For online fraud alone, the statistics look even more alarming compared to other countries. Earlier this year, fraud prevention company Seon released research that found that the UK had the second-highest number of online fraud victims in the world after the US, and the worst overall problem relative to its size.
Yet despite this proliferation, only a fraction of police resources are devoted to fighting all economic crime. There is just one dedicated officer for every 2,500 fraud offences, the Social Market Foundation think-tank estimated earlier this year.
Shelford, who for part of his army career was seconded to Nato where he served under US general Jim Mattis later to become defence secretary, acknowledges that police resources tend to be targeted at more violent forms of crime.
But he is sanguine about making Britain a “hostile environment” for fraudsters and said he was working with the Home Office on a national strategy to tackle fraud.
“Mattis used to say you can’t wring your hands and roll up your sleeves at the same time. You have to choose one or the other — I am rolling up my sleeves,” he said in an interview at regional police headquarters in Portishead, west of Bristol.
Shelford lamented the “higgledy-piggledy” layers of policing at national, regional and local level involved in tackling economic crime and suggested that institutional reform was overdue.
“The approach is scattered . . . with no sole agency taking ownership of cases from report to conviction,” he said. “This causes confusion and frustration for victims with agencies either deferring to one another.”
At present, City of London police is the designated lead force in the country in tackling economic crime and has most of the expertise. But it has no control over the regional forces in this area.
The lack of any national co-ordination means that fraud falls between the gaps. The UK’s national reporting centre Action Fraud, which the public is supposed to contact to report this type of crime, has no teeth. In contrast, the National Crime Agency is responsible for combating organised crime but has no direct role in fighting fraud.
The Social Market Foundation has argued that an expanded NCA should be given the lead role in tackling fraud nationally because organised crime groups are now the main perpetrators.
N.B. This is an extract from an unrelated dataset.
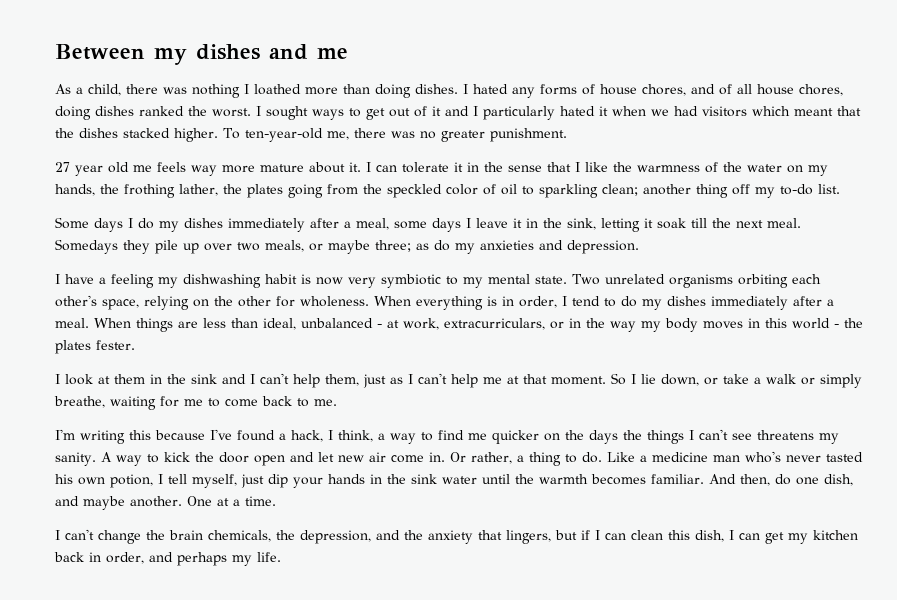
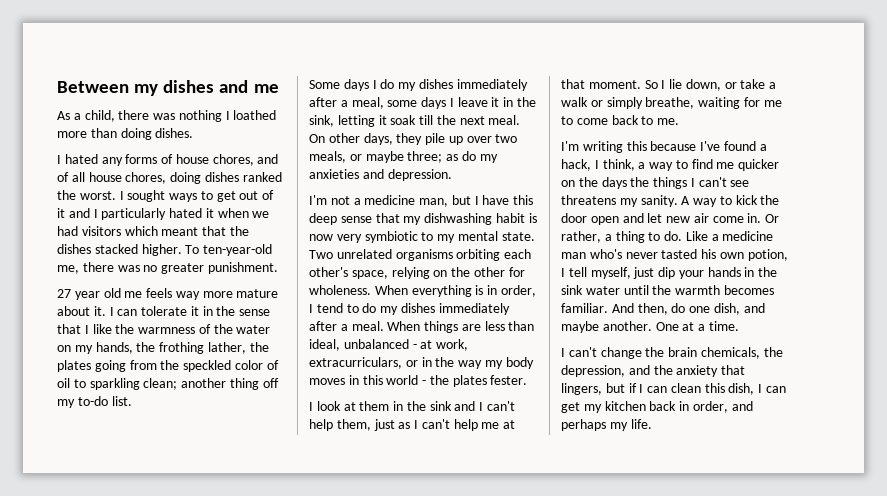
(458, 89) none -> (194, 133) //
[55,239,118,254] Somedays -> [309,133,393,145] On other days,
[55,274,154,288] I have a feeling -> [309,195,534,207] [309,213,400,225] I'm not a medicine man, but I have this deep sense that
Shelford agrees that there should be a more unified structure but would not be drawn beyond that. “I am uncertain as to which agency becomes the lead but that one overarching agency, a single point of contact for the victim, would ensure continuity, better victim engagement and better information sharing, all of which would improve conviction rates,” he said.
His own force in the west country has had some recent successes in prosecuting fraudsters. But these cases are also illustrative of how difficult it can be for the police to make arrests.
In one instance, the trail of a money flipping fraud — where scammers offer a way to double or triple a victim’s money if they part with a small sum initially — in Bristol led back to Jamaica. In as many as 70 per cent of crimes involving fraud, there is a foreign connection, complicating the task of securing convictions, Shelford said.
The forensic leg work can also be daunting. “Last month, an Avon and Somerset police investigation led to a man being jailed for more than 10 years for a £1.2mn fraud. For the best part of a decade he ripped off firms he worked for,” said Kirstie Cogram, the complex-crime unit manager for Avon and Somerset Police.
“But it took years of hard work by our dedicated fraud team and the inexhaustible support of his victims to get to the point where we had overwhelming evidence,” she added.
Shelford argues that the most cost-effective way of dealing with this scourge is through education. Much of his focus has therefore been on raising public awareness and encouraging other forces around the country to do the same.
But he wants some fundamental changes. In too many instances, fraud is treated as a civil rather than a criminal issue by the police and therefore its victims have to go through civil courts to win compensation, he said.
He also wants the courts to take into account the psychological as well as material damage inflicted by fraudsters when sentencing: “There needs to be a re-evaluation of how the legal system approaches these crimes,” he said.
But the social media platforms often used by swindlers need to take greater responsibility for online safety, Shelford added. A delayed online safety bill going through parliament does start to address that, he said. For example, it makes it a legal duty for the biggest platforms and search engines to eliminate fraudulent advertisements.
But he feels that social media platforms need to be made to shoulder some of the costs of compensating victims. “You won’t get their attention until it affects their bottom line.”